Implementation of the new contract will be within existing financial and manpower constraints. So if junior doctors are redeployed to work at weekends fewer of them will be available during the normal working week. Regardless of working patterns, what Britain needs is more junior doctors; we already have fewer per head of population than most other OECD countries.
Lack of resources
The NHS has always provided a full 24/7 emergency service with elective (planned) operations, diagnostic procedures and clinics operating Monday to Friday. Providing elective services at weekends would require the deployment of nursing, pharmacy, pathology, radiography and other clinical support services as well as ancillary staff. There are no plans for this, no additional resources and no evidence of public demand.
Junior hospital doctors are among this country’s most qualified and dedicated young people. They are obliged on appointment to sign a waiver allowing deployment outside safe standards laid down in the EU Working Time Directive. Other EU member states in the OECD comply with the directive. Many doctors are already rostered in excess of 70 hours a week. Tired doctors pose an inadvertent risk to patient safety.
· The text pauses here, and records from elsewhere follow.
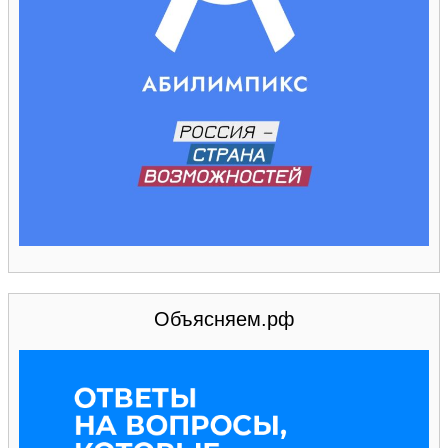
Объясняем.рф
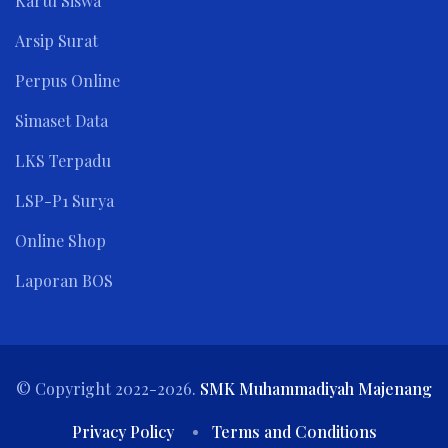
Kartu Siswa
Arsip Surat
Perpus Online
Simaset Data
LKS Terpadu
LSP-P1 Surya
Online Shop
Laporan BOS
© Copyright 2022-2026.
SMK Muhammadiyah Majenang
Privacy Policy
Terms and Conditions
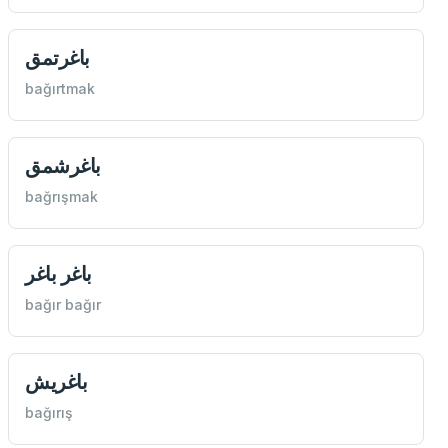
باغرتمق
bağırtmak
باغرشمق
bağrışmak
باغر باغر
bağır bağır
باغريش
bağırış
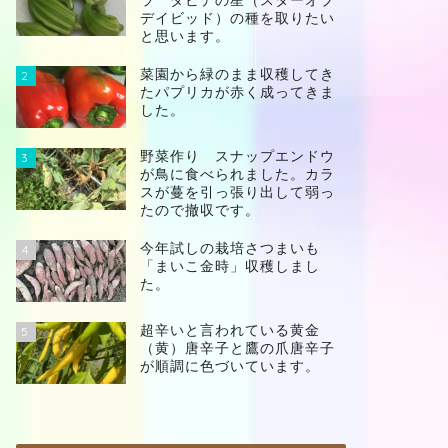
ラ ダビデの星（スターオブ
デイビッド）の種を取りたい
と思います。
菜園から緑のまま収穫してき
2
たパプリカが赤く成ってきま
した。
野菜作り スナップエンドウ
3
が鳥に食べられました。カラ
スが蔓を引っ張り出して弱っ
たので撤収です。
今年試しの栽培さつまいも
4
「まいこ金時」収穫しまし
た。
超辛いと言われている黄金
5
（黄）唐辛子と鷹の爪唐辛子
が順調に色づいています。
Doctors are entitled to be properly remunerated for working unsocial hours; we all are. Increases in basic pay, with weekends, nights and evenings designated as normal time amount to a ploy to extend already overstretched services on the cheap. Most doctors would not lose out overall but only so long as their deployment during periods where they would have been paid overtime is increased.
No trade union could willingly agree to such a contract, but imposition is problematic. Hunt has to negotiate revised terms and conditions for hospital consultants and general practitioners in the coming weeks. It would effectively leave him at war with all Britain’s doctors. This threat to undermine the NHS by blaming doctors for government shortcomings needs to be recognised by the wider public and trade unions.